In a matrimonial action, every t must be crossed, and every i dotted. One reason for this is the tremendous emotional and economic issues which often cause irrational conduct. Hell hath no fury…like a losing matrimonial litigant. Walker v Kramer 2018 NY Slip Op 04375 Decided on June 13, 2018 Appellate Division, Second Department is an example of how a spouse just won’t comply.
“During the plaintiff’s divorce action, she retained the defendant Kramer & Rabinowitz, LLC (hereinafter the law firm), to represent her. The defendants Lynn Adair Kramer and Gregory Rabinowitz were the members of the law firm. The law firm negotiated a stipulation of settlement between the plaintiff and her former husband wherein the former husband agreed to pay the plaintiff $300,000 as an equitable distribution award. The stipulation provided that the law firm was to prepare a deed transferring ownership of the marital residence from the former husband, who was the sole titled owner, to the plaintiff and the former husband as “joint tenants in common” as a means to secure the husband’s payment of the equitable distribution award to the plaintiff. It is undisputed that the law firm failed to prepare and record the deed, and that the former husband subsequently encumbered the marital residence with a mortgage that had priority over the plaintiff’s claim against the former husband. Thus, the plaintiff was not able to use her anticipated interest in the marital residence to satisfy the $300,000 owed to her by her former husband. The former husband failed to pay the plaintiff her equitable distribution award, and the plaintiff subsequently commenced this action against, among others, Kramer, Rabinowitz, and the law firm (hereinafter collectively the defendants), inter alia, to recover damages for legal malpractice.”

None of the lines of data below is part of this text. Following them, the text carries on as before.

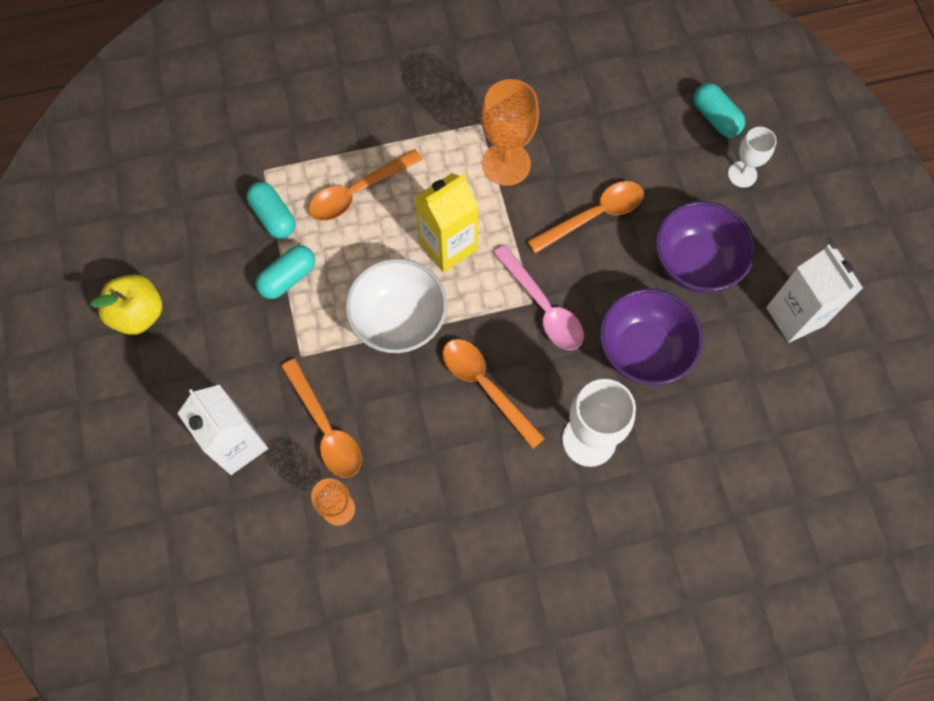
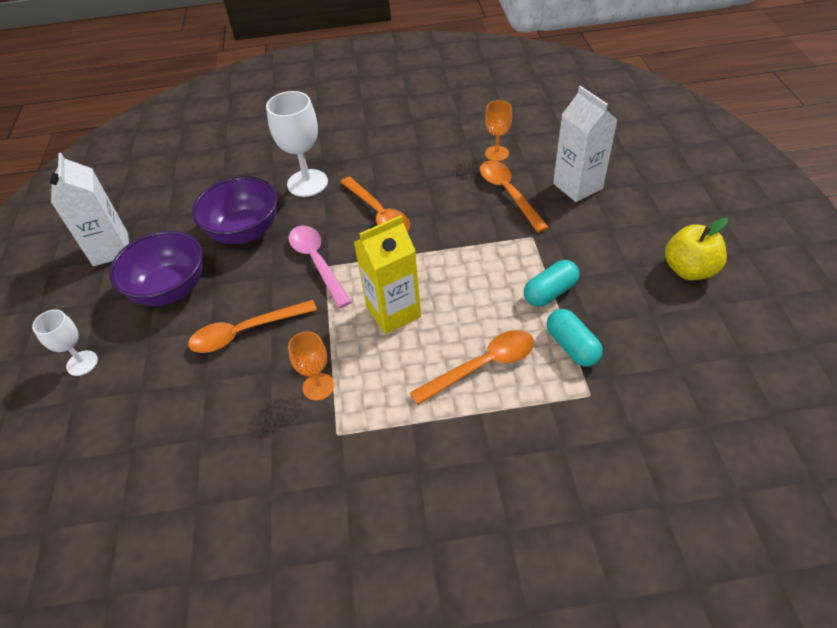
camera: 170 degrees left, 20 degrees down
(399, 321) = (445, 257): white bowl -> none
(506, 164) = (318, 386): orange goblet -> orange goblet, size x0.60
(715, 118) = (73, 424): turquoise capsule -> none

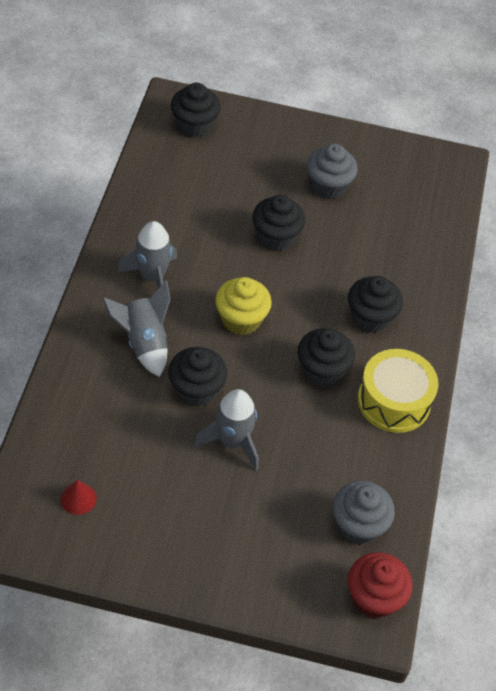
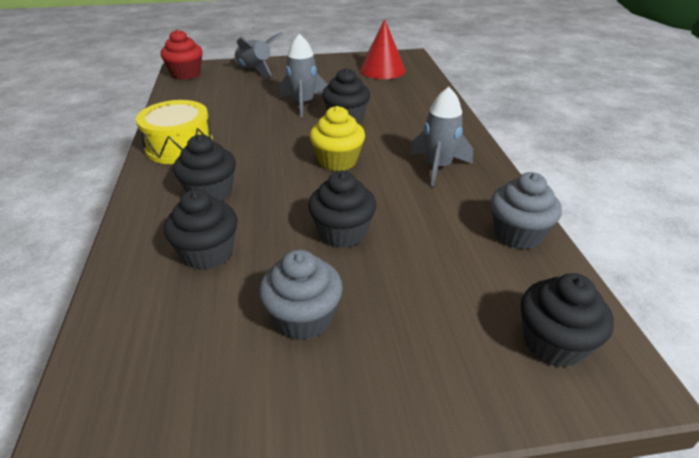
camera: 165 degrees right, 15 degrees down
(78, 498) = (382, 70): red cone -> red cone, size x2.05
(143, 343) = (406, 130): grey rocket -> grey rocket (255, 70)
(322, 370) = (249, 149): black cupcake -> black cupcake (208, 253)
(358, 525) = (201, 92): grey cupcake -> grey cupcake (517, 234)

“We agree with the Supreme Court’s determination, upon renewal, to grant those branches of the plaintiff’s cross motion which were for summary judgment on the issue of liability against the law firm and Rabinowitz on so much of the complaint as alleged legal malpractice. The law firm and Rabinowitz do not dispute that they shared an attorney-client relationship with the plaintiff and that they failed to prepare and record the subject deed (see Lory v Parsoff, 296 AD2d 535; Deb-Jo Constr. v Westphal, 210 AD2d 951). The plaintiff, in support of her renewed cross motion for summary judgment, established, prima facie, that the failure to record the deed constituted legal malpractice, resulting in her inability to sell the marital residence to satisfy the [*3]unpaid equitable distribution award, as intended by the stipulation of settlement. The plaintiff, therefore, established her prima facie entitlement to judgment as a matter of law on the issue of liability against the law firm and Rabinowitz. In opposition, the law firm and Rabinowitz failed to raise a triable issue of fact (see Rehberger v Garguilo & Orzechowski, LLP, 118 AD3d 767). For the same reasons, we agree with the court’s determination to deny those branches of the defendants’ separate motions which were for summary judgment dismissing so much of the complaint as sought to recover damages for legal malpractice against the law firm and Rabinowitz.
However, since there are triable issues of fact with respect to the amount of the plaintiff’s damages, upon renewal, the Supreme Court should not have granted that branch of the plaintiff’s cross motion which was for summary judgment on the issue of damages (see e.g. Kryten Iron Works v Ultra-Tech Fabricators, 228 AD2d 416, 417). Accordingly, the matter must be remitted to the Supreme Court, Suffolk County, for a trial on the issue of damages.
We agree with the Supreme Court’s determination to deny those branches of the defendants’ separate motions which were for summary judgment dismissing so much of the complaint as sought to recover attorneys’ fees against the law firm and Rabinowitz based on their legal malpractice. “Damages in a legal malpractice case . . . may include litigation expenses incurred in an attempt to avoid, minimize, or reduce the damage caused by the attorney’s wrongful conduct” (Rudolf v Shayne, Dachs, Stanisci, Corker & Sauer, 8 NY3d 438, 443 [internal quotation marks omitted]). The defendants failed to satisfy their prima facie burden of establishing that no such expenses were incurred by the plaintiff.”